DePaul University basketball may be bouncing back to Chicago

By Kyle Rich

After decades of having its athletes travel 15 miles from campus for home games, DePaul University has finally recognized the need for closer quarters.

Mayor Rahm Emanuel and DePaul officials recently hinted that the university may move its main basketball facility back to the city from its current location  at Allstate Arena in Rosemont, Ill. According to Greg Greenwell, director of athletic communications at DePaul, the university has not made any definite decisions. But Emanuel is apparently ready for the big move.

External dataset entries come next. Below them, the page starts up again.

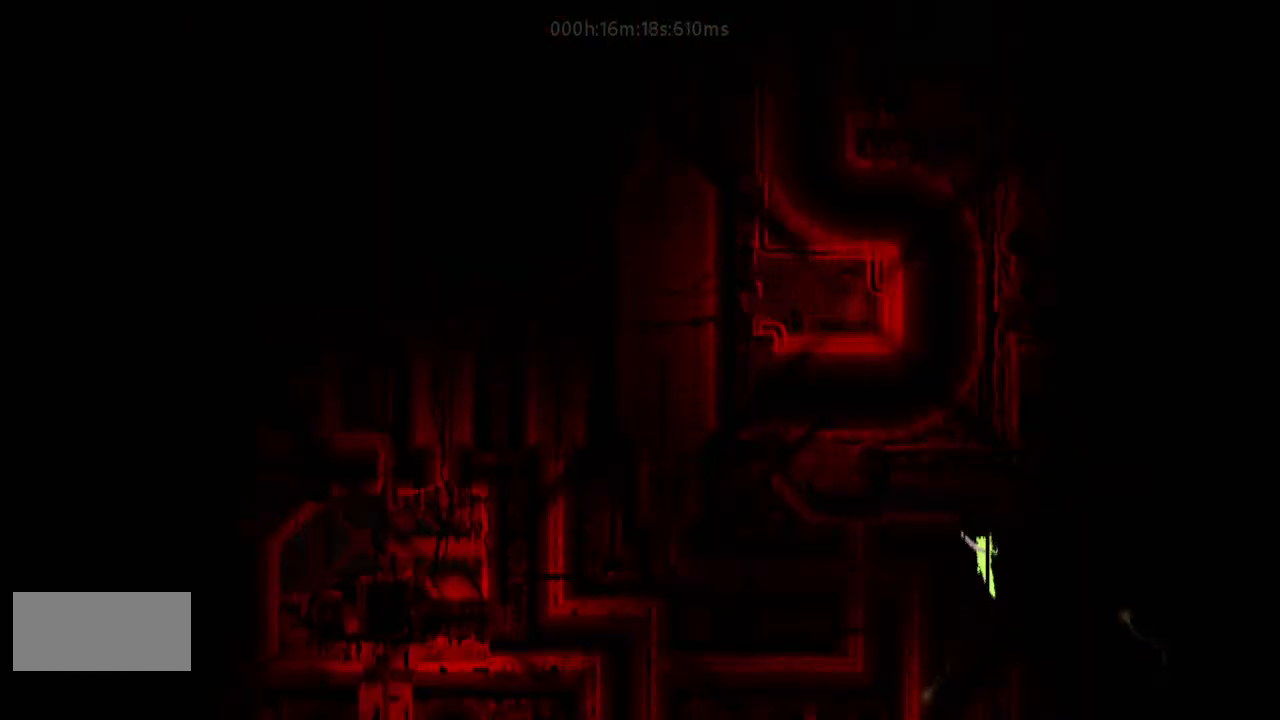
{"keys": ["left"], "events": [[100, "j", "up"], [133, "j", "down"], [267, "j", "up"]]}
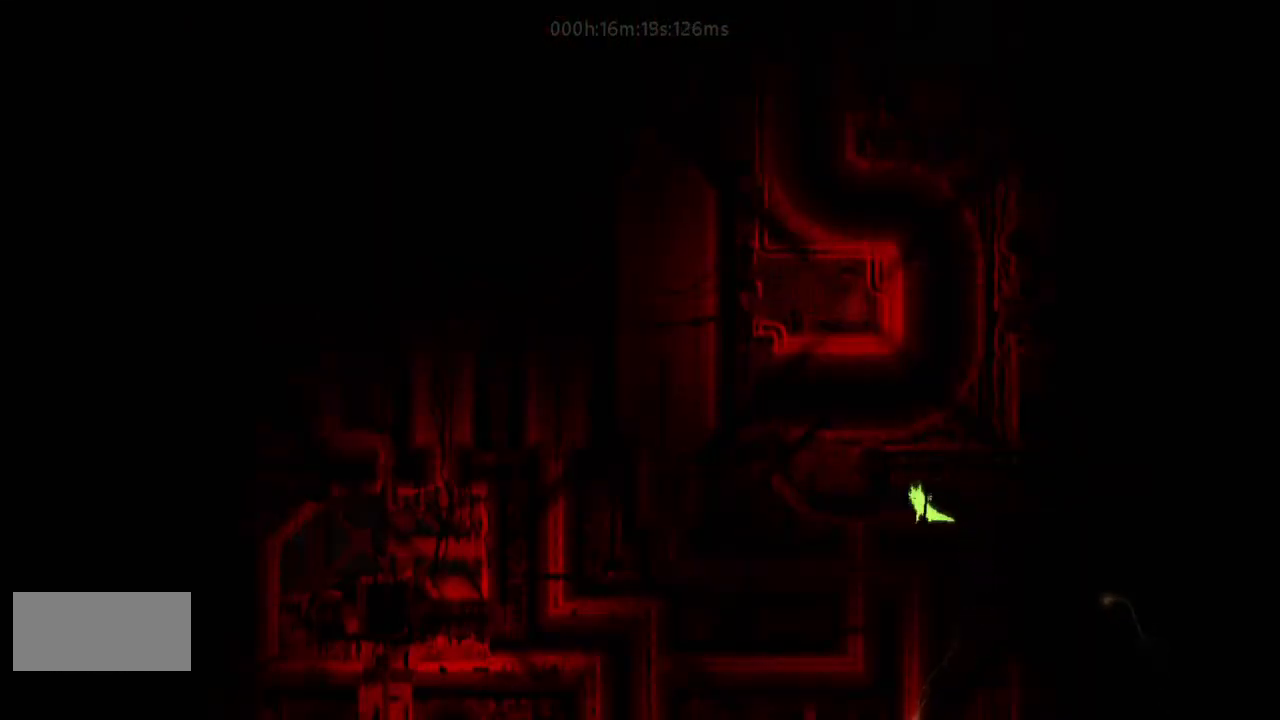
{"keys": ["j"], "events": [[467, "j", "down"], [467, "left", "up"]]}
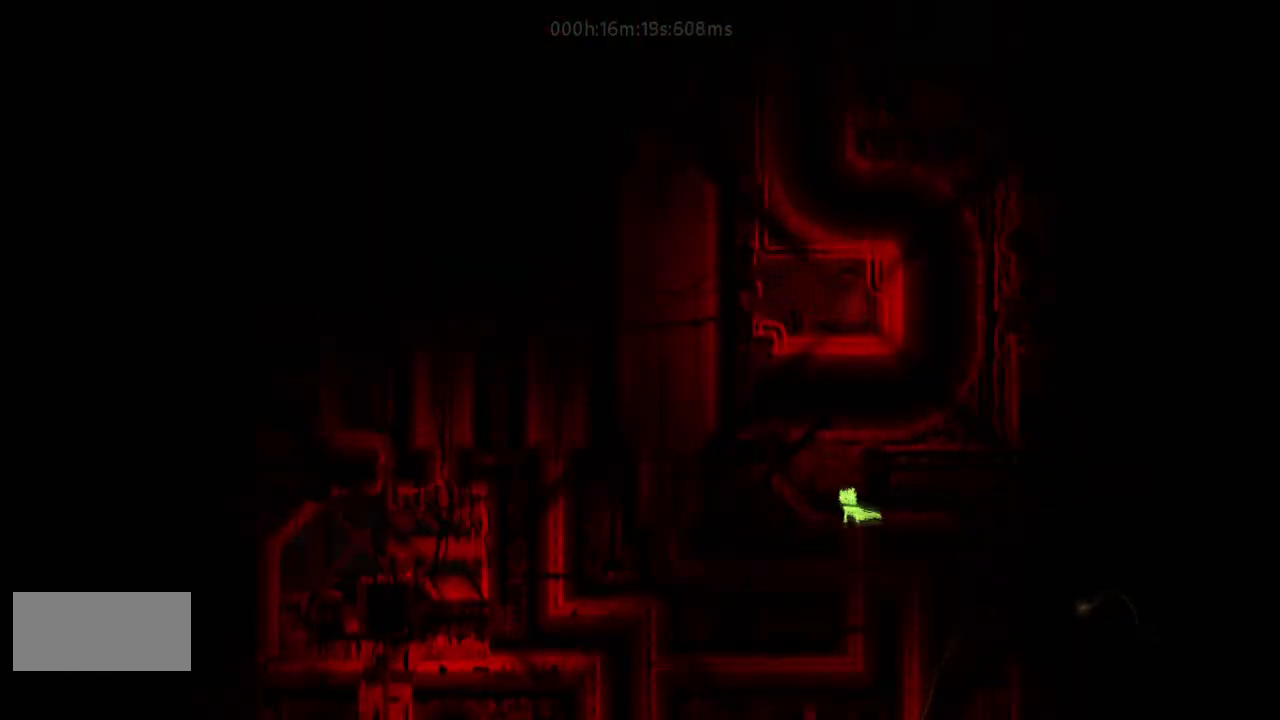
{"keys": ["right"], "events": [[100, "j", "up"], [167, "j", "down"], [267, "right", "down"], [300, "j", "up"], [333, "j", "down"], [467, "j", "up"]]}
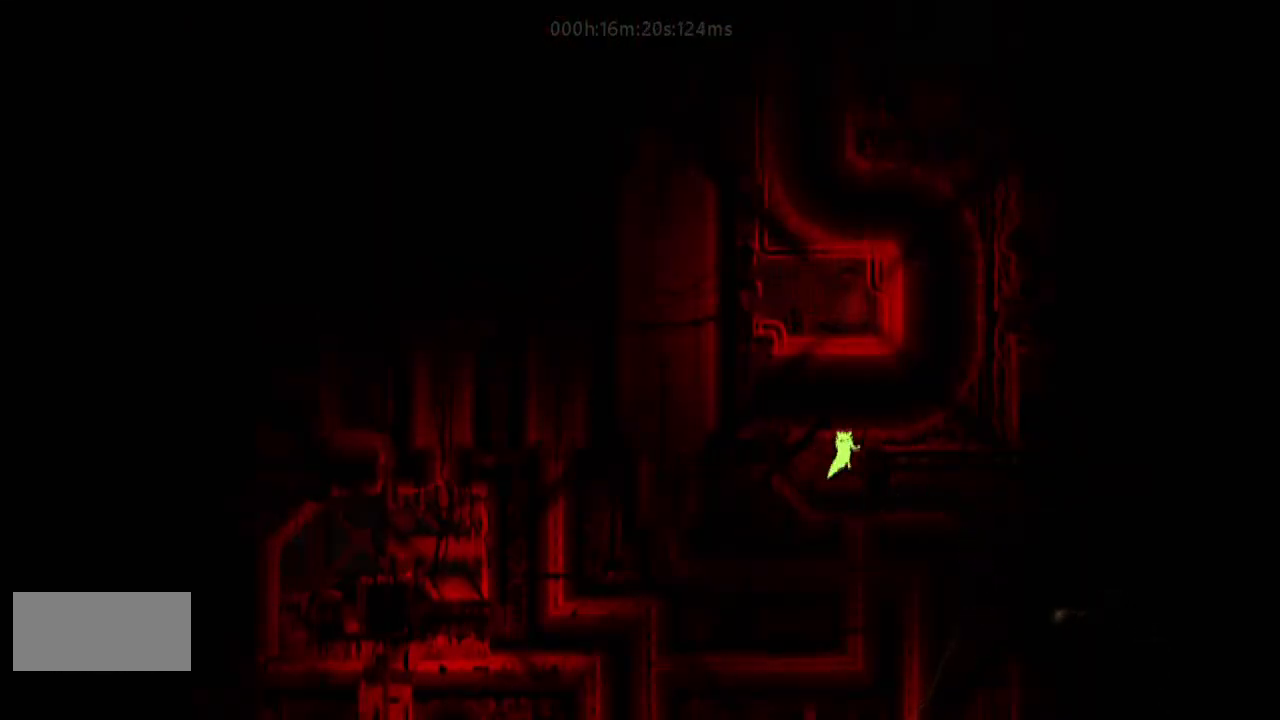
{"keys": ["j", "right"], "events": [[500, "j", "down"]]}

“For years, DePaul has been looking to come back to Chicago,” said Tom Alexander, a spokesman for the mayor’s press office. “They’ve been talking about this for a long, long time. What the mayor is saying is he is welcoming them with open arms.”

Both parties are keeping mum about a specific location, although a few are rumored, according to Danny Ecker, a sports writer at Crain’s Chicago Business. A. Finkl & Sons steel factory, which is close to DePaul’s campus, is moving its plant and leaving a large, empty space that could be utilized. An area near McCormick Place is another option, Ecker said.

The Blue Demons have played at their current arena since the 1980s. While the stadium’s location has raised a slew of problems for students and fans who don’t have the means to trave to the stadium, team recruitment has also suffered, according to Ecker.

“It’s a huge roadblock for DePaul [recruitment],” he said. “It’s the biggest single factor that holds them back from being an elite basketball team.”

Ecker believes the distance turns off incoming freshmen. He also believes the college can bring in stronger recruits to help the struggling team down the road if Chicago becomes the home for DePaul men’s basketball.

“It’s a recruiting game,” Ecker said. “You can’t blame the top high school basketball player for leaving the city when there are no options in the city. You look at the top basketball players coming out of the city of Chicago in the past five or six years, they were guys who grew up in the city and decided to go elsewhere to play basketball.”

Alexander believes a city location would not only elicit more enthusiasm from Chicago communities and DePaul’s campus but would garner economic benefits.

“Any time you have high quality athletic events being played, there [are] positive economic impacts,” Alexander said.

Even with the mayor’s endorsement, building a new city arena is no easy feat. Mike Cassidy, athletic director of the Roosevelt University Lakers, said there have been challenges with building the Lillian and Larry Goodman Center, the school’s new athletic arena at Congress street and Wabash avenue that is scheduled to open at the end of the year.

“If there is one thing I have learned, there is no such thing as an easy building project,” Cassidy said. “And that holds true whether you are trying to put together a shelving unit in your house or construct an arena in an urban environment.”

Despite the challenges of choosing a location, framing a budget and applying for numerous permits, he is grateful to be building in Chicago.

“Building a stadium or arena is not a one-man job,” Cassidy said. “It takes a village of dedicated people invested in the project [to be] a success.”